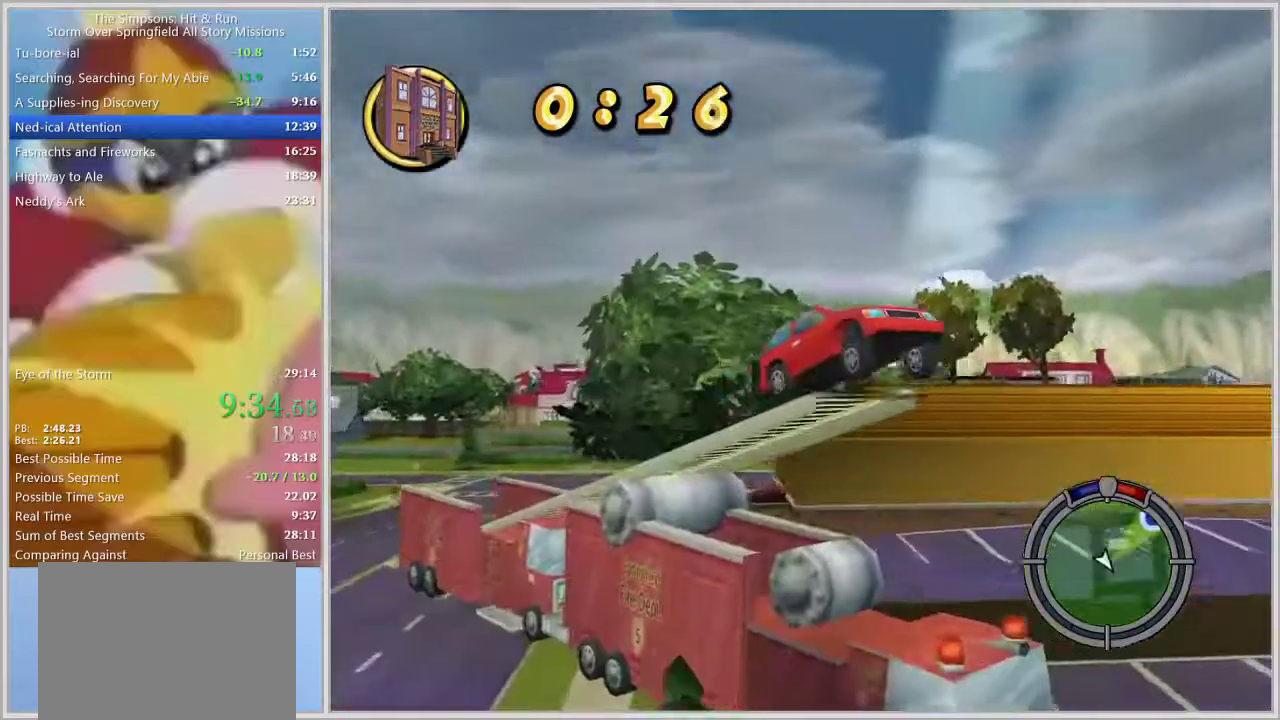
{"buttons": [], "left_stick": "right", "right_stick": "center", "events": [[67, "left_stick", "right"]]}
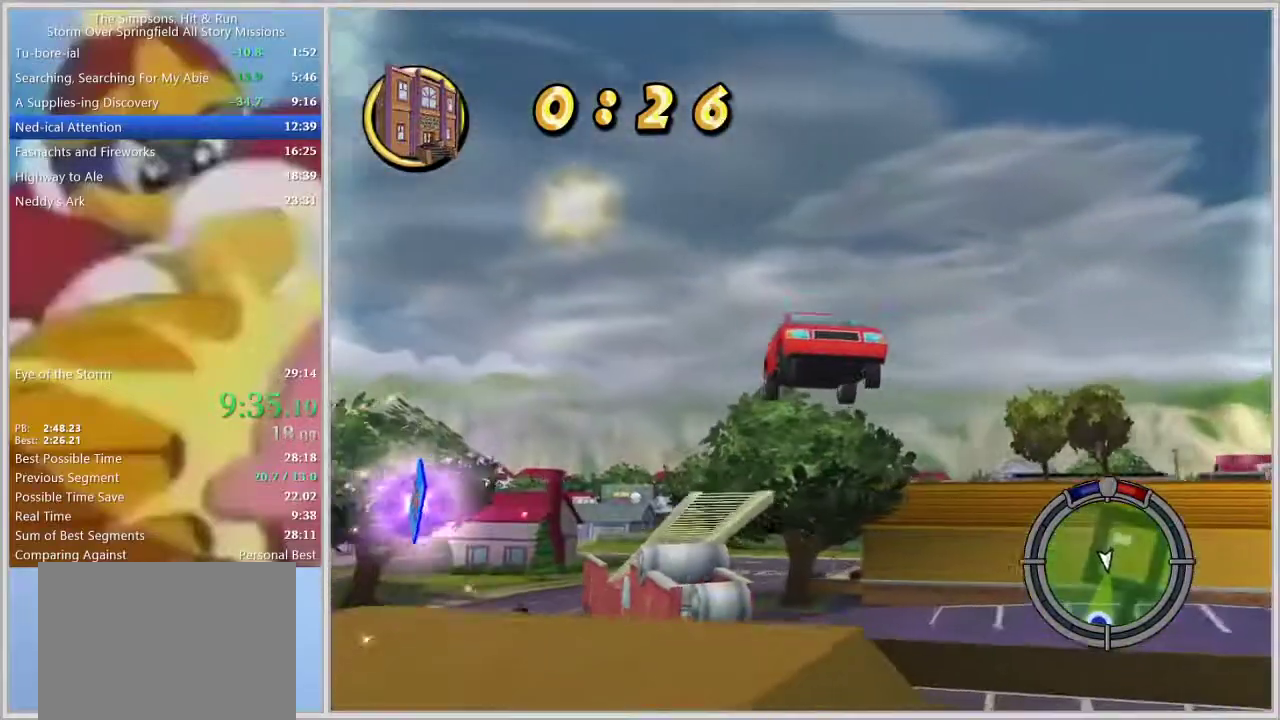
{"buttons": [], "left_stick": "center", "right_stick": "center", "events": [[483, "left_stick", "center"]]}
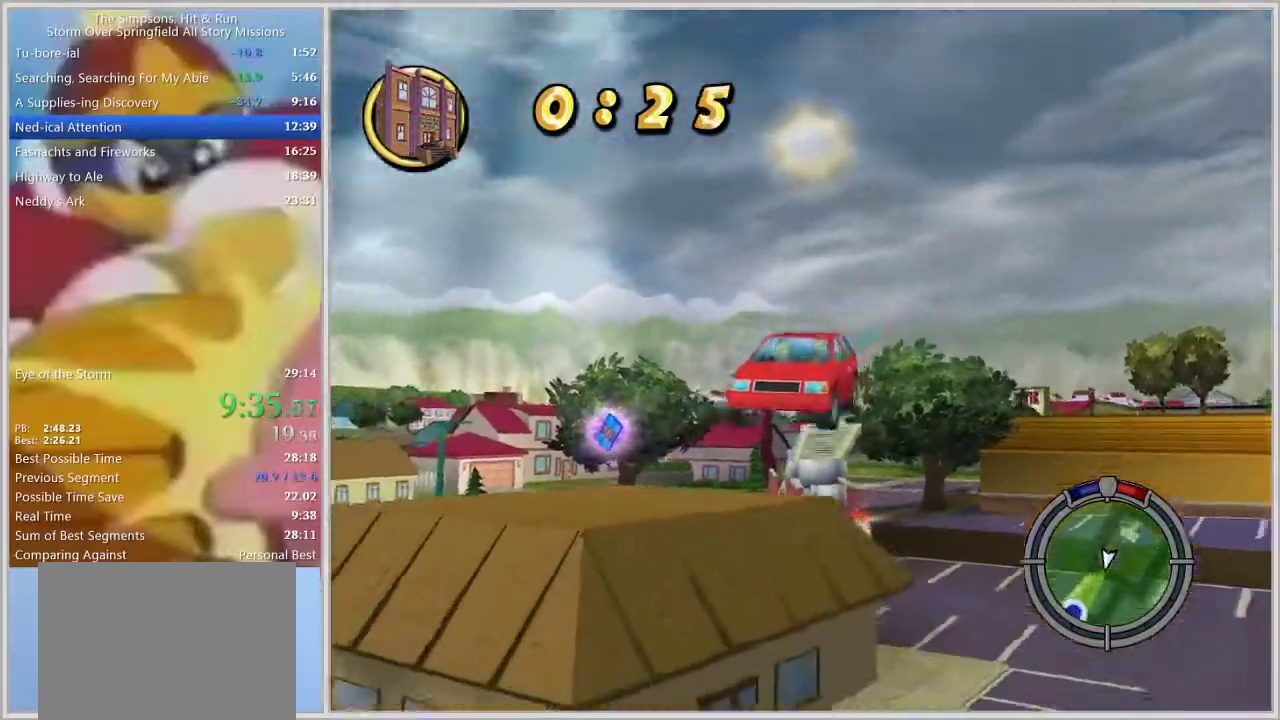
{"buttons": [], "left_stick": "left", "right_stick": "center", "events": [[450, "left_stick", "left"]]}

┄┄┄┄┄┄

* [Problem description]
Each line of the listing is to be retyped exactly, and its pictures are to be dropped.

* [Answer area]
{"buttons": [], "left_stick": "right", "right_stick": "center", "events": [[67, "left_stick", "right"]]}
{"buttons": [], "left_stick": "center", "right_stick": "center", "events": [[483, "left_stick", "center"]]}
{"buttons": [], "left_stick": "left", "right_stick": "center", "events": [[450, "left_stick", "left"]]}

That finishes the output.